▶ **Work order**
Note each line of the entries that includes "number". Then copy those lines.

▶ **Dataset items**
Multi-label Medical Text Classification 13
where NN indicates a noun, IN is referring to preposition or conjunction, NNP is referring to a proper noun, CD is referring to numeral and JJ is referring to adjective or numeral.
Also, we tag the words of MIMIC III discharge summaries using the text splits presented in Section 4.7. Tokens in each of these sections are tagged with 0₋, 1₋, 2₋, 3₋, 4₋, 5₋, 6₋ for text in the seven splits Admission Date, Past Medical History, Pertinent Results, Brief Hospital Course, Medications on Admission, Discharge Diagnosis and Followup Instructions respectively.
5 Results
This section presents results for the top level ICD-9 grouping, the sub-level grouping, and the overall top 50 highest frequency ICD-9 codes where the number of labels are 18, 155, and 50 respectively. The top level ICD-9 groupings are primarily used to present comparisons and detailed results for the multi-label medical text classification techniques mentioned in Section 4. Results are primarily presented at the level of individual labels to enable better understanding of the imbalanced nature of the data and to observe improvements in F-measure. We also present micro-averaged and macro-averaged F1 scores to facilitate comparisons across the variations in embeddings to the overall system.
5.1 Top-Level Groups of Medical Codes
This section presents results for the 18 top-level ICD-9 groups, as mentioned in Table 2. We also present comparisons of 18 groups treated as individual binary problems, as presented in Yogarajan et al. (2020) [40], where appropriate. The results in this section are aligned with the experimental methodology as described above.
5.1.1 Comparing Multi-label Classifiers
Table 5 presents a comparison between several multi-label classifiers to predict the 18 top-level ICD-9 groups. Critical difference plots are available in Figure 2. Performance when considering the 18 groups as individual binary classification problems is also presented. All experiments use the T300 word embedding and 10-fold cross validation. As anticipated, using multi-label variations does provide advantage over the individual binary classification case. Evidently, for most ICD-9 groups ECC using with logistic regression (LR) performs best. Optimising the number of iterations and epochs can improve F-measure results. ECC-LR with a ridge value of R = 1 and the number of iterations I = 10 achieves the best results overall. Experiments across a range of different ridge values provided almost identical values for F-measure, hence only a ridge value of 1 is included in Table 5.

▶ **Answer for this exercise**
This section presents results for the top level ICD-9 grouping, the sub-level grouping, and the overall top 50 highest frequency ICD-9 codes where the number of labels are 18, 155, and 50 respectively. The top level ICD-9 groupings are primarily used to present comparisons and detailed results for the multi-label medical text classification techniques mentioned in Section 4. Results are primarily presented at the level of individual labels to enable better understanding of the imbalanced nature of the data and to observe improvements in F-measure. We also present micro-averaged and macro-averaged F1 scores to facilitate comparisons across the variations in embeddings to the overall system.
Table 5 presents a comparison between several multi-label classifiers to predict the 18 top-level ICD-9 groups. Critical difference plots are available in Figure 2. Performance when considering the 18 groups as individual binary classification problems is also presented. All experiments use the T300 word embedding and 10-fold cross validation. As anticipated, using multi-label variations does provide advantage over the individual binary classification case. Evidently, for most ICD-9 groups ECC using with logistic regression (LR) performs best. Optimising the number of iterations and epochs can improve F-measure results. ECC-LR with a ridge value of R = 1 and the number of iterations I = 10 achieves the best results overall. Experiments across a range of different ridge values provided almost identical values for F-measure, hence only a ridge value of 1 is included in Table 5.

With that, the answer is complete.